Ainsi chez Macallan ou Glenlivet, l'eau véhicule des notes d'aiguille de pin, de mousse et de bois de bouleau.
Du nord au sud et d'est en ouest, l'eau des Highlands se caractérise par une très grande diversité. Au nord-est, la distillerie Glenmorangie utilise une eau qui s'écoule sur des roches poreuses composées de calcaire et de grès.
Cette eau dure, sans aucune trace de tourbe, est saturée d'arômes de résine et d'épices (poivre) que l'on retrouve également chez Ben Nevis, Dalmore et Glen Garioch. Dans le sud des Highlands, l'eau s'écoule sur des roches calcaires ou de grès gris, traversant des collines recouvertes de fougères, de bruyères mais aussi de tourbières. Cette eau donne naissance à des whiskies frais, vifs, épicés et très légèrement tourbés comme Aberfeldy, Blair Athol ou Edradour.

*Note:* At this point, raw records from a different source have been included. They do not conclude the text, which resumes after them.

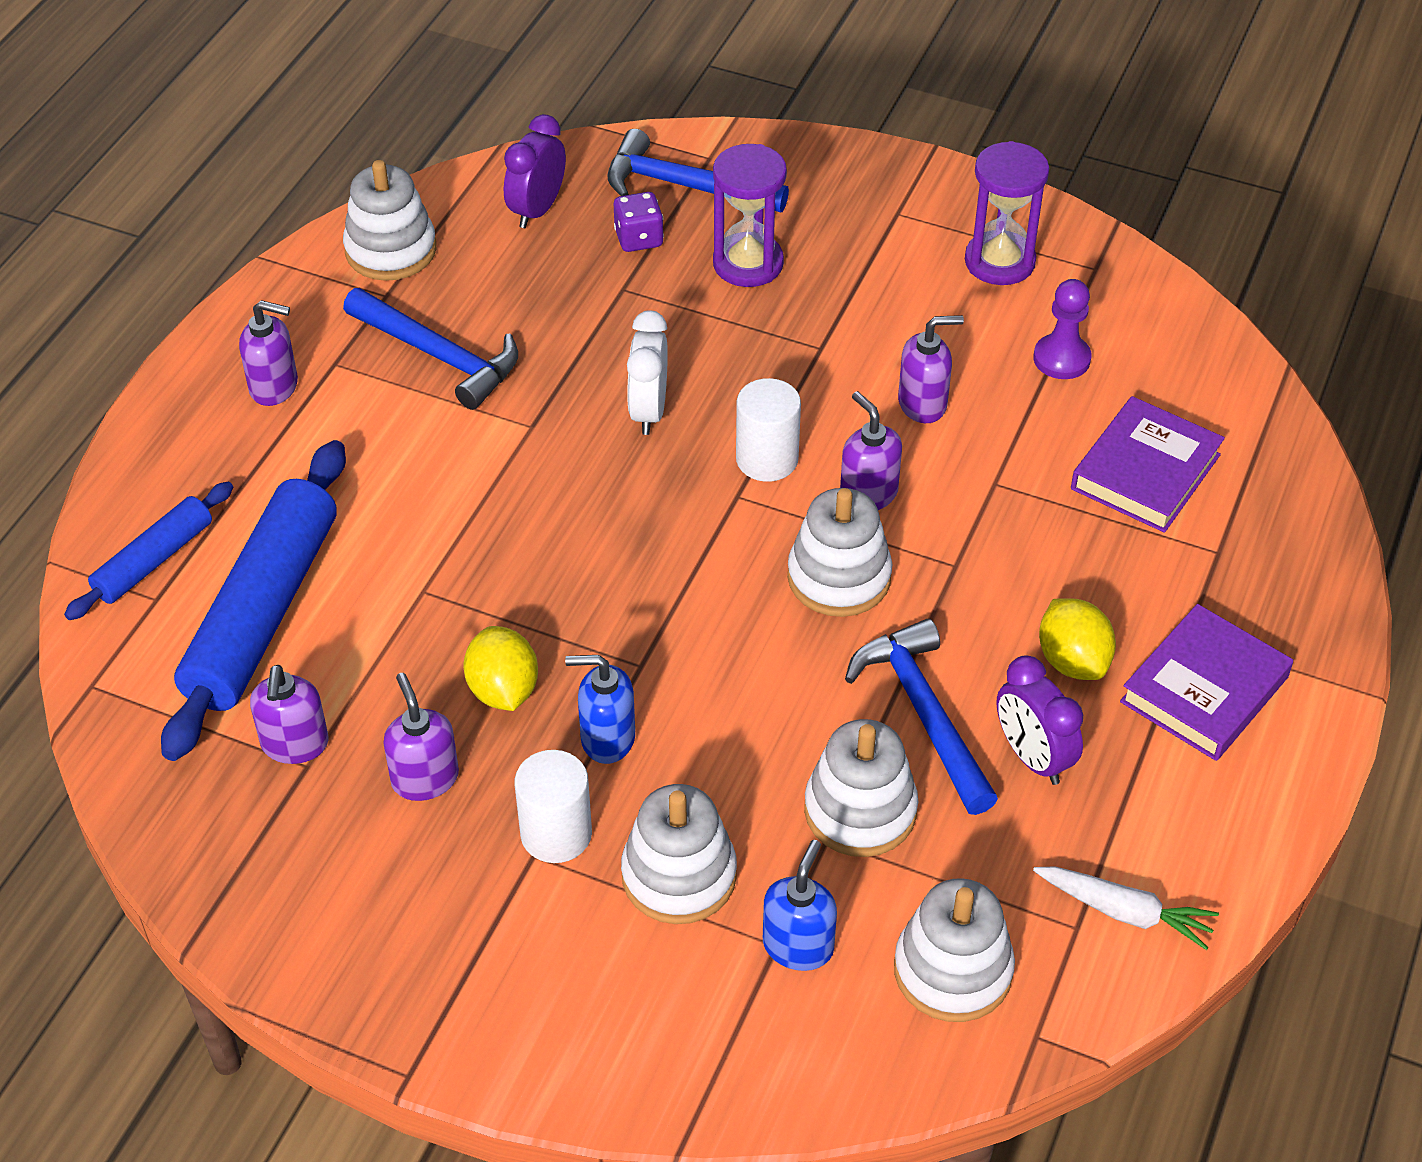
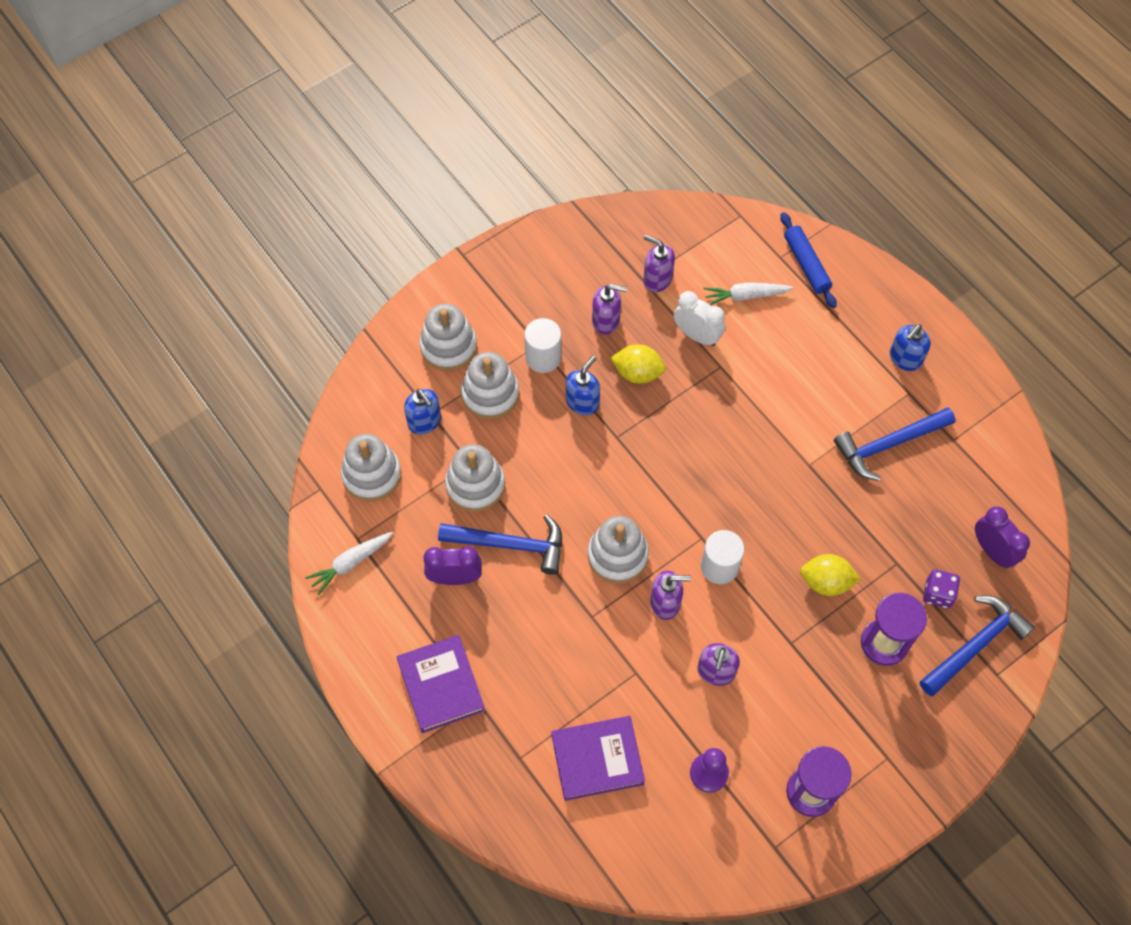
camera: 120 degrees right, 15 degrees up
(263, 613) = (745, 296): blue rolling pin -> white carrot
(274, 387) = (905, 358): purple soap dispenser -> blue soap dispenser
(391, 250) = (992, 458): white stacking toy -> white stacking toy (448, 346)
(648, 411) = (789, 527): white clock -> white clock (697, 335)
(1072, 661) = (497, 634): yellow lemon -> yellow lemon (826, 582)
(1145, 472) = (597, 759): purple book -> purple book turned 75 degrees counterclockwise

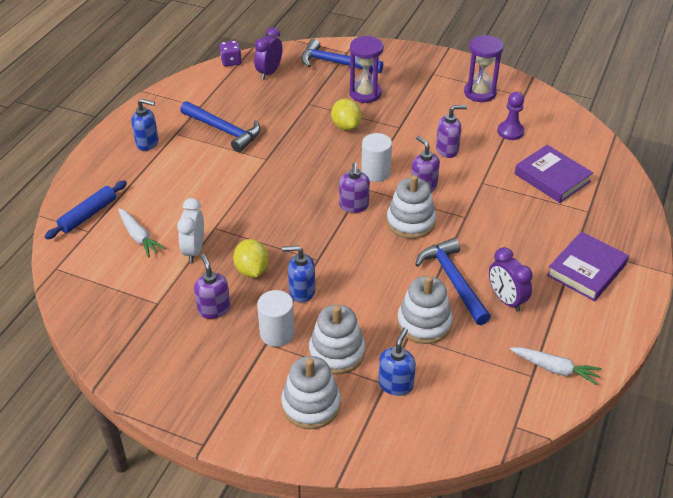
camera: 120 degrees left, 20 degrees down
(372, 475) = (472, 396): white stacking toy -> none
(657, 279) = (152, 294): purple soap dispenser -> purple soap dispenser (354, 206)
(938, 594) = (315, 84): purple dice -> purple dice (231, 62)

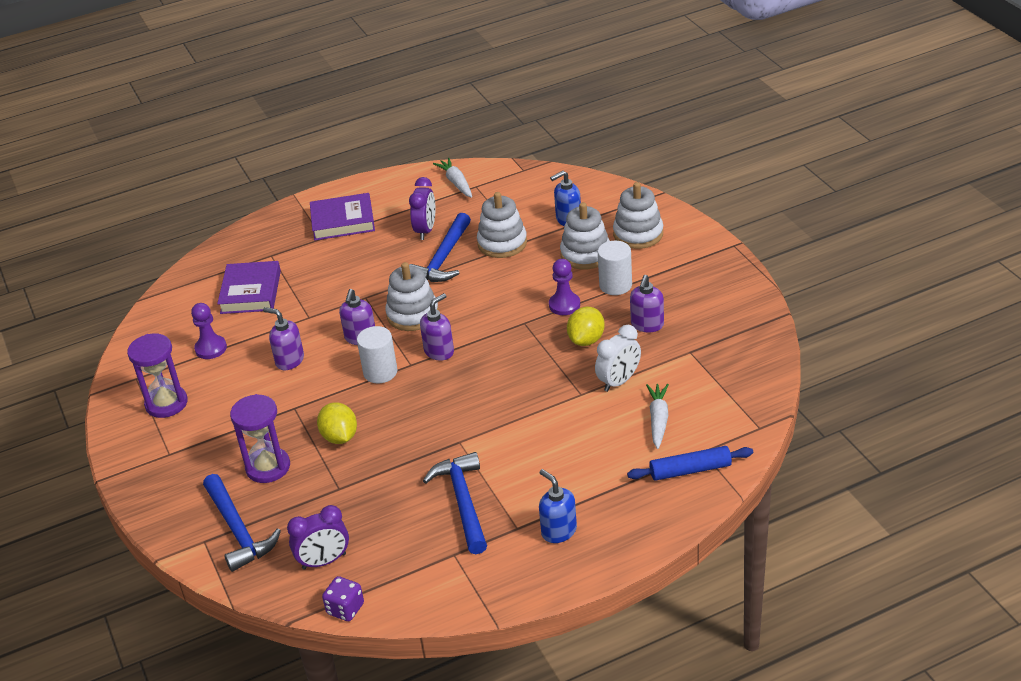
camera: 135 degrees left, 5 degrees down
(301, 291) = (564, 305): blue soap dispenser -> purple pawn
(346, 126) = (340, 437): yellow lemon -> yellow lemon turned 45 degrees counterclockwise

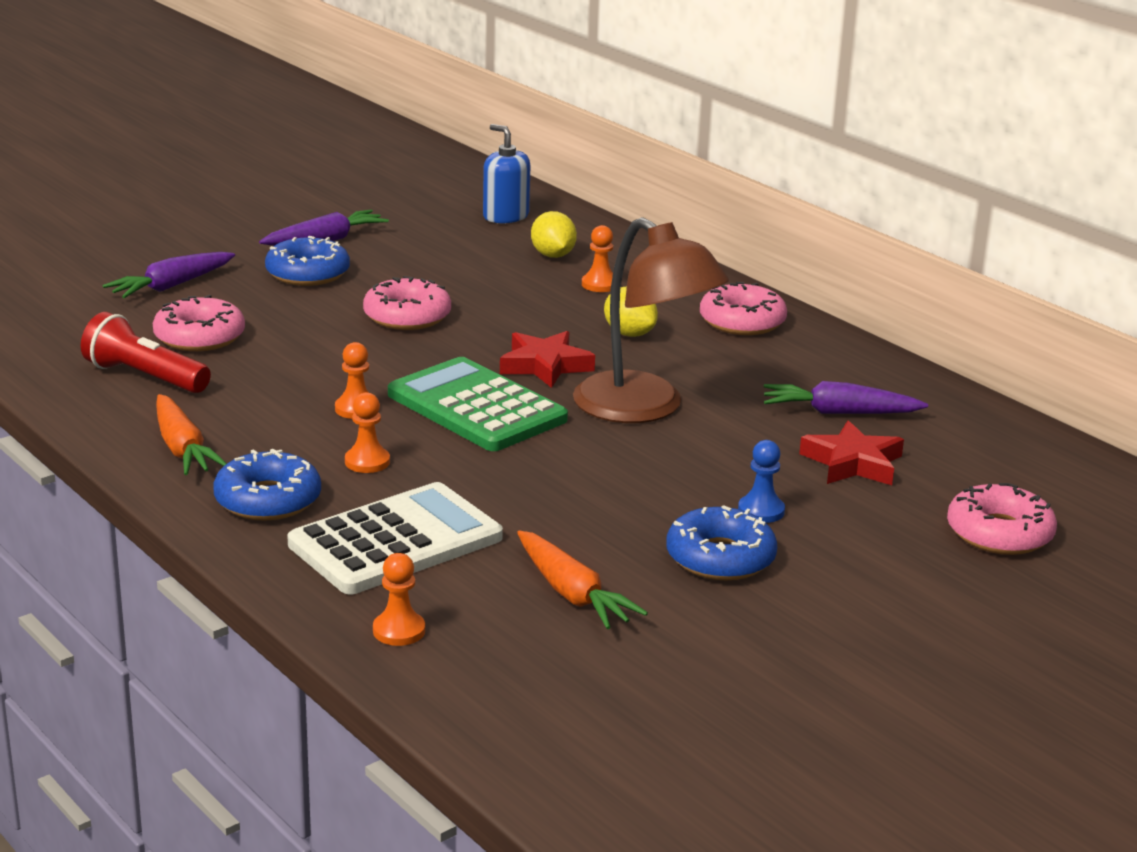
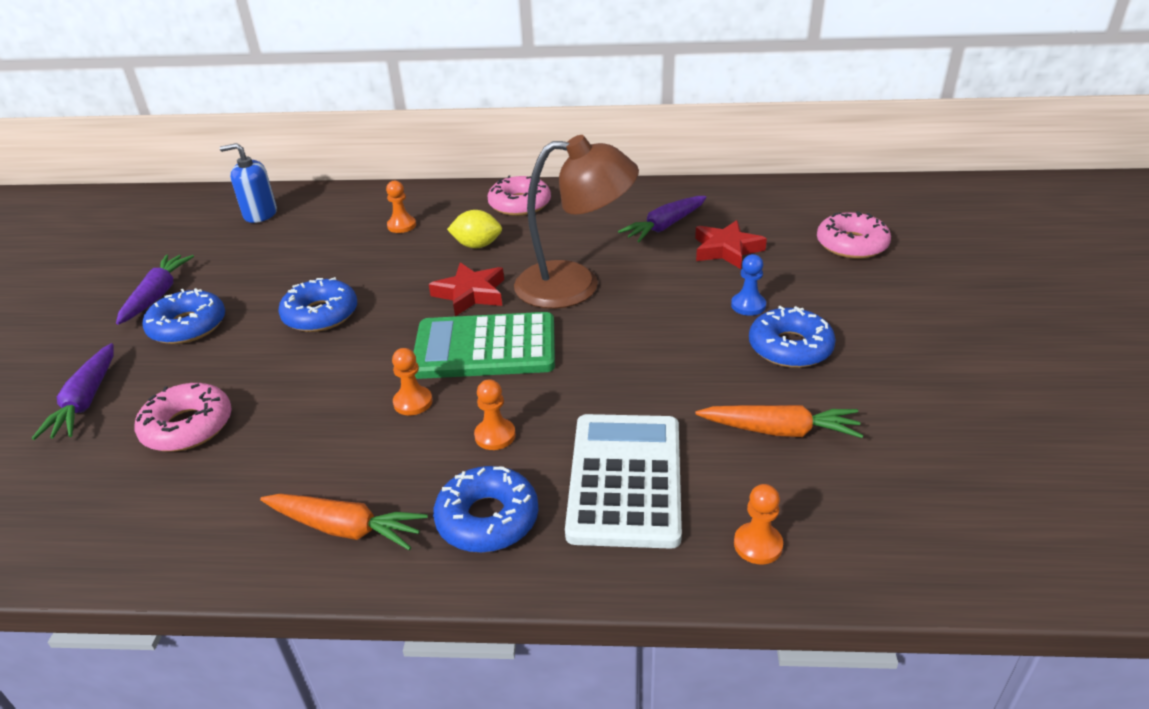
camera: 45 degrees left, 10 degrees up
(144, 377) = (200, 491): red flashlight -> none
(407, 316) = (320, 314): pink donut -> blue donut
(553, 255) = (338, 223): yellow lemon -> none

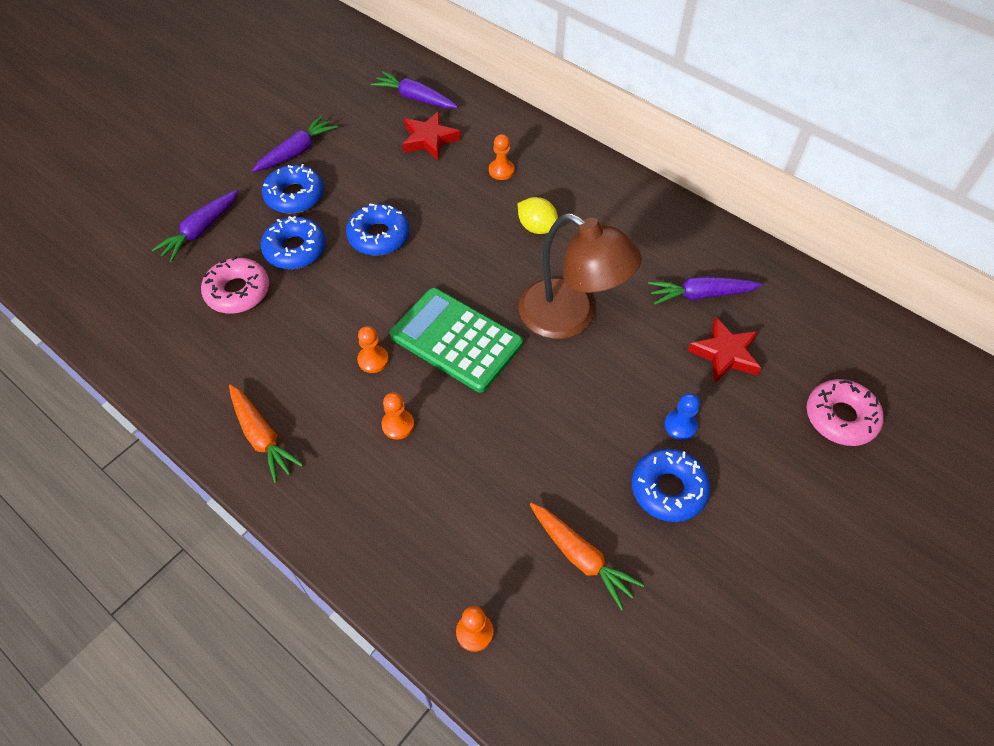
camera: 35 degrees right, 20 degrees up
(260, 214) = (415, 98): blue soap dispenser -> purple carrot
(470, 294) = (490, 278): red star -> red star (429, 139)
(487, 519) = (340, 489): blue donut -> blue donut (295, 249)
(520, 204) = (608, 197): pink donut -> none
(625, 479) = (443, 520): white calculator -> none

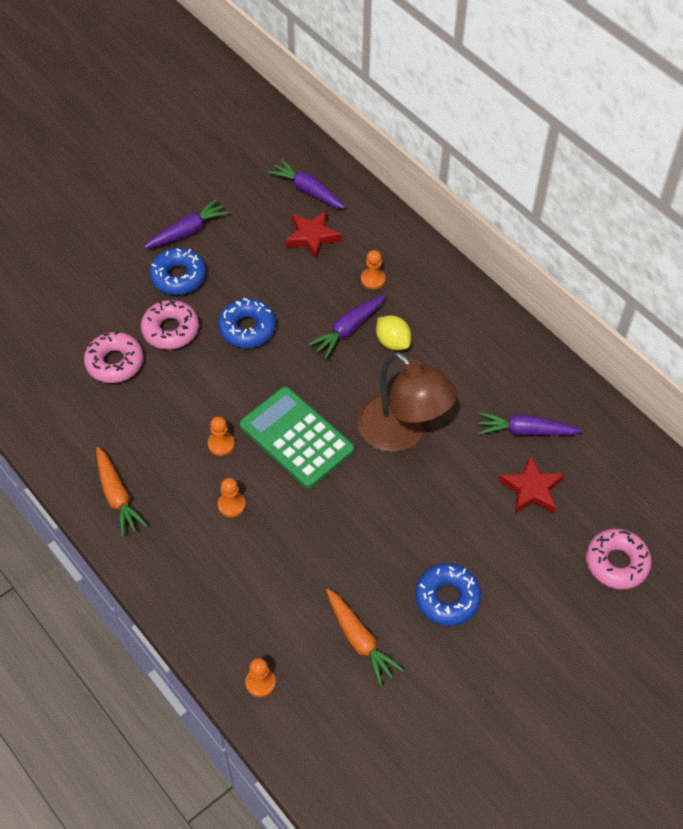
camera: 10 degrees right, 0 degrees up
(201, 230) = (90, 299): purple carrot -> purple carrot (348, 329)
(295, 249) = (170, 330): blue donut -> pink donut
(680, 425) = (473, 546): blue pawn -> none

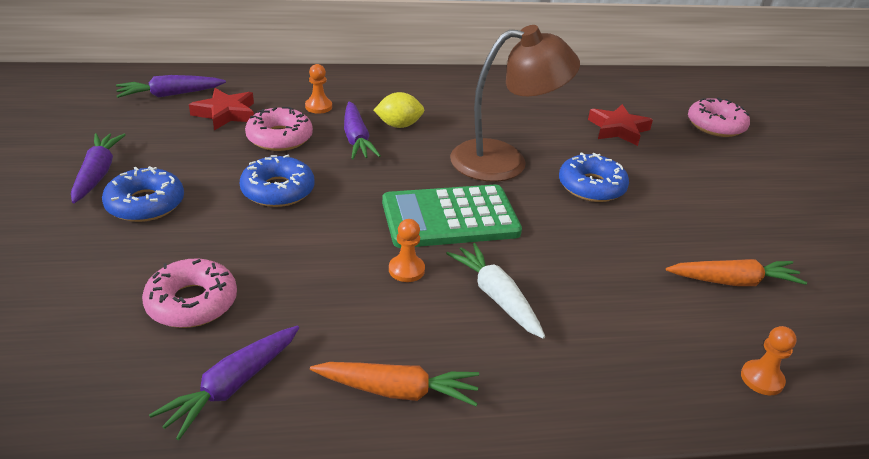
camera: 60 degrees left, 20 degrees down
(170, 330) = (207, 239): pink donut -> pink donut (279, 138)
(231, 505) = (496, 297): orange pawn -> white carrot
(447, 598) = (708, 211): blue donut -> blue donut (591, 186)
(525, 431) = (557, 109): purple carrot -> purple carrot (232, 386)

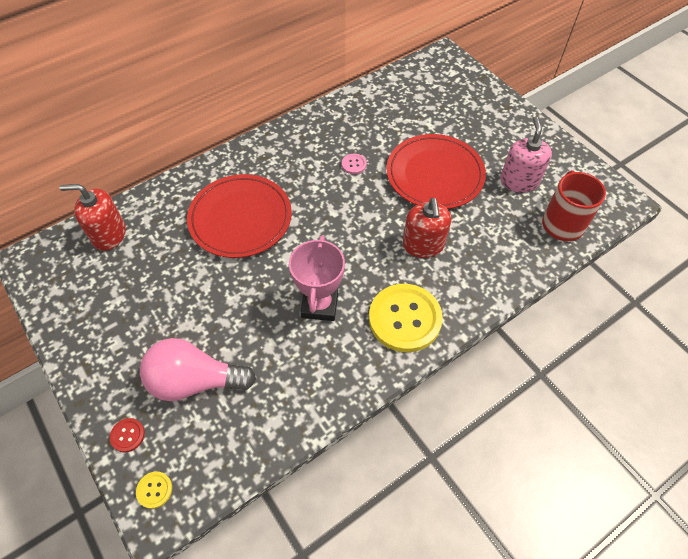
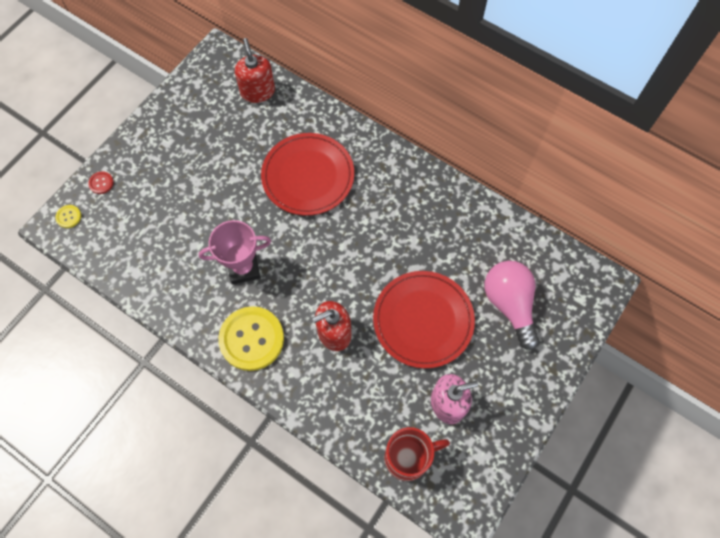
camera: 70 degrees right, 10 degrees up
(194, 381) = (152, 206): pink light bulb -> pink light bulb (509, 304)
(354, 164) = (405, 244): pink button -> none

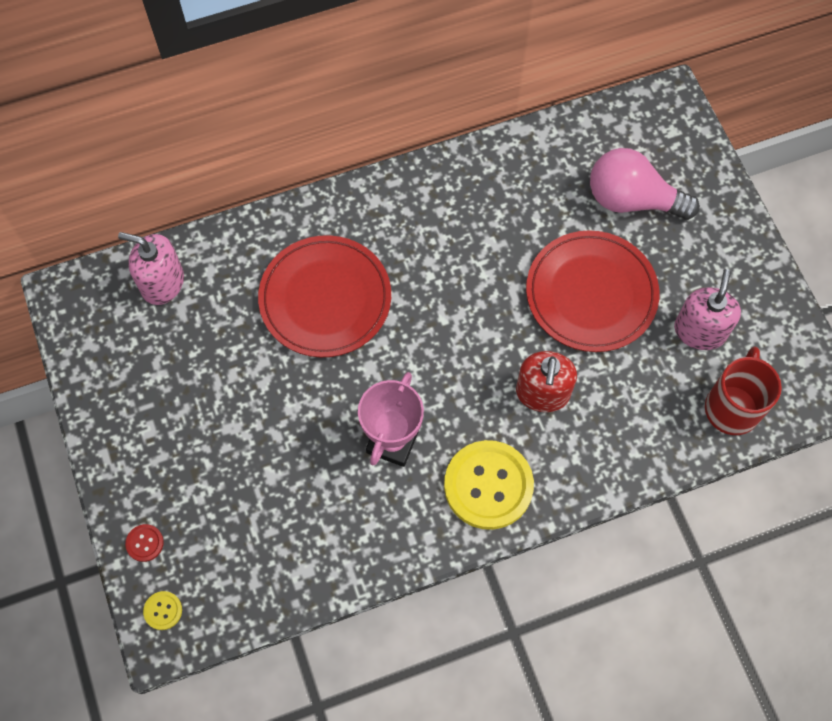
camera: 55 degrees left, 0 degrees up
(258, 91) = (162, 283): red soap dispenser -> pink soap dispenser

Issue à l'origine d'un sous-sol composé de grès, de roches volcaniques et de gisements de houille, l'eau utilisée par les distilleries des Lowlands provient désormais de réservoirs naturels situés dans les collines avoisinantes.
Cette eau, appréciée pour sa pureté, sa douceur et sa fraîcheur, est subtilement marquée par des senteurs de primevère, de bouton d'or, de fougère et de verdure. On retrouve toutes ces caractéristiques dans les single malts des distilleries Auchentoshan, Bladnoch et Glenkinchie ainsi que dans les whiskies produits sur l'île d'Arran et dans la région de Campbeltown.
L'eau : une ressource inestimable pour l'élaboration du whisky
Si l'eau est à l'origine de seulement 5% de la palette aromatique d'un whisky, elle n'en demeure pas moins une ressource précieuse. Les distilleries, soumises aux caprices des saisons, ont appris à respecter le cycle naturel de l'eau.
Chaque année, afin de prévenir un tarissement trop important de leur source, elles observent une période dite « sèche » au cours de laquelle la production est interrompue. Il n'est donc pas surprenant que chaque distillerie protège farouchement l'approvisionnement et la qualité d'une ressource à la fois si fragile et aléatoire.